__DIRECTIONS__:
- a) Reproduce the passage of the PET analyst note between "Robust industry backdrop" and "comes into focus.", inclusive.
- b) Using the PET analyst note, decide whether each statement agrees with it, answering yes or no and quoting the words that settle it: (i) PET's loyalty program accounts for more than 70% of sales. (ii) Franchise store penetration is forecast to fall to 68% by the end of F23. (iii) PET's trading multiple is well above that of ATZ.
[EXCERPT Boundary: Start]
Gross margin assumptions reflect i) rational competitive dynamics around promotional activity, ii) the Company’s strong and deliberate positioning in proprietary brands across good/better/best profiles, and iii) traction of its loyalty program with >70% sales penetration. In our view, the combination of market share gains, network growth, fixed cost scaling, franchise structure leverage, and efficiencies should more than offset headwinds.
Robust industry backdrop underpinned by 3 MM new pets adopted during the pandemic, 80% of which are under two years of age. Upside to long-term aspiration of 1,200+ stores, in our view. PET is currently filling the runway to 2023/24, with white space in both existing and new markets, and in the early innings of leveraging customer insights and incorporating location data in real estate decision process. Our long-term model remains predicated upon 1,200 stores with upside bias as PET takes share of wallet in existing/new markets and the Quebec opportunity comes into focus.
Capital light franchise model drives FCF growth and conversion, and shareholder returns. Our analysis suggests ample FCF and balance sheet capacity to fund growth, de-lever the balance sheet and, in time, accelerate return of capital to shareholders. Franchise store penetration forecast to rise from 68% in Q2 to 71% at the end of F23, which should drive accelerating FCF conversion and ROIC in the high 30% range, at the high end of the range in our universe of coverage.
Results support PET’s premium valuation, reiterating OP rating underpinned by sustainable growth, FCF generation, and high-return franchise model. PET trading at ~14.2x NTM EBITDA(Ex. 5), slightly below the post-IPO average. On a relative basis, trading multiple is well below DOL, largely in-line with ATZ.
[EXCERPT Boundary: End]
[EXCERPTED RECORDS Boundary: Start]
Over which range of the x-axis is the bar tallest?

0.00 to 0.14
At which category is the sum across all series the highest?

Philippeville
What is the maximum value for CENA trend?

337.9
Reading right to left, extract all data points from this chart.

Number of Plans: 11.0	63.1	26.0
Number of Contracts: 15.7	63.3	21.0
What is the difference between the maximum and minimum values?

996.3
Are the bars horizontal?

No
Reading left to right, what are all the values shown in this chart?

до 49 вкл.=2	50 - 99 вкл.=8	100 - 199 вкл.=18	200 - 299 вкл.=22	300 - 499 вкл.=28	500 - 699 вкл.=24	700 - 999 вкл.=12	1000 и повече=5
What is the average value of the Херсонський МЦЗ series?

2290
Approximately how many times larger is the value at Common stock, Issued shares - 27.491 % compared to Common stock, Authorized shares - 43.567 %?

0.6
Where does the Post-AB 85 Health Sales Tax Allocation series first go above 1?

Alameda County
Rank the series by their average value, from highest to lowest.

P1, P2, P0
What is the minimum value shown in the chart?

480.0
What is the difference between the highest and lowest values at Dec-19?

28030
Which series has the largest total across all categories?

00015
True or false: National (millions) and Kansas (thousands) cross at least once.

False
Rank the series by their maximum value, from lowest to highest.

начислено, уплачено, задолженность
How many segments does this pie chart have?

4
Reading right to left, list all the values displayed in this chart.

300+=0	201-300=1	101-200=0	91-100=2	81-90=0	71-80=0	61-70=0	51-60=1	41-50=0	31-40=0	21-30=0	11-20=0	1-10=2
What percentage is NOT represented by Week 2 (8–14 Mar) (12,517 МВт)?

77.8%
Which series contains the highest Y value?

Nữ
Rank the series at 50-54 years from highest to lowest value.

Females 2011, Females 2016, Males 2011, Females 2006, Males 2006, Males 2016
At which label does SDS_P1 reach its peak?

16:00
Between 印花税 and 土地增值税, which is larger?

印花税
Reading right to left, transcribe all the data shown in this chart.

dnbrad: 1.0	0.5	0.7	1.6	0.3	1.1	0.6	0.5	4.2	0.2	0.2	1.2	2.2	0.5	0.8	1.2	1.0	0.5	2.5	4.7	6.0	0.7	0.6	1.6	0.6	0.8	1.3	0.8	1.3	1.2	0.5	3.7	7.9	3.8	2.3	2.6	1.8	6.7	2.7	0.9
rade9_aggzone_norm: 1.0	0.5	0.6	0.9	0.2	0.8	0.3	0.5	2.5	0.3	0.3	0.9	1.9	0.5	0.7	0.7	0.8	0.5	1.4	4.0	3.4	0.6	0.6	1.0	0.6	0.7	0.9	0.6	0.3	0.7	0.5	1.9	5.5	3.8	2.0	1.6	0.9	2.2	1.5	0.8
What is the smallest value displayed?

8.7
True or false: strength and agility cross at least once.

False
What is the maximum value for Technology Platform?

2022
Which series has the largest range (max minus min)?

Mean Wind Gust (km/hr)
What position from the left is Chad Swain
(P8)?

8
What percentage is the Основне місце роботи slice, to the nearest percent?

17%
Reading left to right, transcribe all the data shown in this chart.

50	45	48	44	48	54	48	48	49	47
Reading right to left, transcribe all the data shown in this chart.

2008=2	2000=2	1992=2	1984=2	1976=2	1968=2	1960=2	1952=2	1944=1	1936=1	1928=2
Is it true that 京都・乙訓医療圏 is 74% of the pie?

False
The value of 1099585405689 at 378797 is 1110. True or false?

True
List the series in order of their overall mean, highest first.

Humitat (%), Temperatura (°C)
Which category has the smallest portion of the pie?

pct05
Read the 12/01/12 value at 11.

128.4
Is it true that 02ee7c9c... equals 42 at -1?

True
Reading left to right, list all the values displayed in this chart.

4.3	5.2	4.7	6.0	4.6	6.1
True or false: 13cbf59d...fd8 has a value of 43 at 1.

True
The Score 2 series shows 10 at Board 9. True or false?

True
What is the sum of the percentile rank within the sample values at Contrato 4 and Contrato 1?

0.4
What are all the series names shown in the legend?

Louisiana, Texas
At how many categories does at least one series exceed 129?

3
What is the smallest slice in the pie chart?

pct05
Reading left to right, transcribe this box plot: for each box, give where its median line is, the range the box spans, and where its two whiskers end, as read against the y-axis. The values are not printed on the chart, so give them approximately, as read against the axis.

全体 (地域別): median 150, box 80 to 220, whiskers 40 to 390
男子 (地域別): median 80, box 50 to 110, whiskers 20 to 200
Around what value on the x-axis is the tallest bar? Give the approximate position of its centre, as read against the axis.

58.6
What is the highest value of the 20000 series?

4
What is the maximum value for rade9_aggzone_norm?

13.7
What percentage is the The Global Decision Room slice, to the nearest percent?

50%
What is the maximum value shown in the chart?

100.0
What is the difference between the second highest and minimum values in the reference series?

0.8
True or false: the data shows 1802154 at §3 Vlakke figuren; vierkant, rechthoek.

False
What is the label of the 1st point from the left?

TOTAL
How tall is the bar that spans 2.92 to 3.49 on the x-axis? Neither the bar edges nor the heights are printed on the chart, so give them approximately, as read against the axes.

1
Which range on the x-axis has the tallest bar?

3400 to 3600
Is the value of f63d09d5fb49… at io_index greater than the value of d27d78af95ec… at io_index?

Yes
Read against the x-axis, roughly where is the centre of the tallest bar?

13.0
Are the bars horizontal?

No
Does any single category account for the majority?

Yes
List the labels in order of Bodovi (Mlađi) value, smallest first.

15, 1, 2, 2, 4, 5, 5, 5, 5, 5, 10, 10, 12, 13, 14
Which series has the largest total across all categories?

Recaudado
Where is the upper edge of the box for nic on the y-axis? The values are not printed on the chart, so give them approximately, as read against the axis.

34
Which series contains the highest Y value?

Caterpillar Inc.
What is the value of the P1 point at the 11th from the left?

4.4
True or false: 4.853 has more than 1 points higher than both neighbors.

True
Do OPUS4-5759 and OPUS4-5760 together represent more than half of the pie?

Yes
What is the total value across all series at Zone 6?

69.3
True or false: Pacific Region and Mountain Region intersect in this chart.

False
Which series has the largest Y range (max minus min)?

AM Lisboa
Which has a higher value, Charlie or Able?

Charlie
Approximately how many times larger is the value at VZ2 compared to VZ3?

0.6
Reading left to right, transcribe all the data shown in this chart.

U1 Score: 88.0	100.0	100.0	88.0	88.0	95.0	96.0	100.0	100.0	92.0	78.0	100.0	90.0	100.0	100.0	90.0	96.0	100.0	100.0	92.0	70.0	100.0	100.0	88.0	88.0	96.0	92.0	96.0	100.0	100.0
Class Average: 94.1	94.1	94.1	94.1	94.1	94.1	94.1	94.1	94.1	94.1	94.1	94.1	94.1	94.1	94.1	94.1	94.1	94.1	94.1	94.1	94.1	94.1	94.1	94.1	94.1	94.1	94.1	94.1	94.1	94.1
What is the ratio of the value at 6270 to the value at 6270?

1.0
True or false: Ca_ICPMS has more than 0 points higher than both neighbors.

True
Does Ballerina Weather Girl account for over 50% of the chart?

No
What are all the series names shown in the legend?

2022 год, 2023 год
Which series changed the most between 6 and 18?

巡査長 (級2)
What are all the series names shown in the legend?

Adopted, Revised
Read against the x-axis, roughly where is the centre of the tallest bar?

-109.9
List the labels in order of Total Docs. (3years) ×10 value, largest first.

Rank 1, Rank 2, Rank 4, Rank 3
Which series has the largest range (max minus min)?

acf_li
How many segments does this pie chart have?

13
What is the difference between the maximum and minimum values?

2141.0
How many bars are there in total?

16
[EXCERPTED RECORDS Boundary: End]
__TASK-BY-TASK ANSWERS__:
- a)
Robust industry backdrop underpinned by 3 MM new pets adopted during the pandemic, 80% of which are under two years of age. Upside to long-term aspiration of 1,200+ stores, in our view. PET is currently filling the runway to 2023/24, with white space in both existing and new markets, and in the early innings of leveraging customer insights and incorporating location data in real estate decision process. Our long-term model remains predicated upon 1,200 stores with upside bias as PET takes share of wallet in existing/new markets and the Quebec opportunity comes into focus.

- b)
(i) Yes: "traction of its loyalty program with >70% sales penetration."
(ii) No: "Franchise store penetration forecast to rise from 68% in Q2 to 71% at the end of F23."
(iii) No: "trading multiple is well below DOL, largely in-line with ATZ."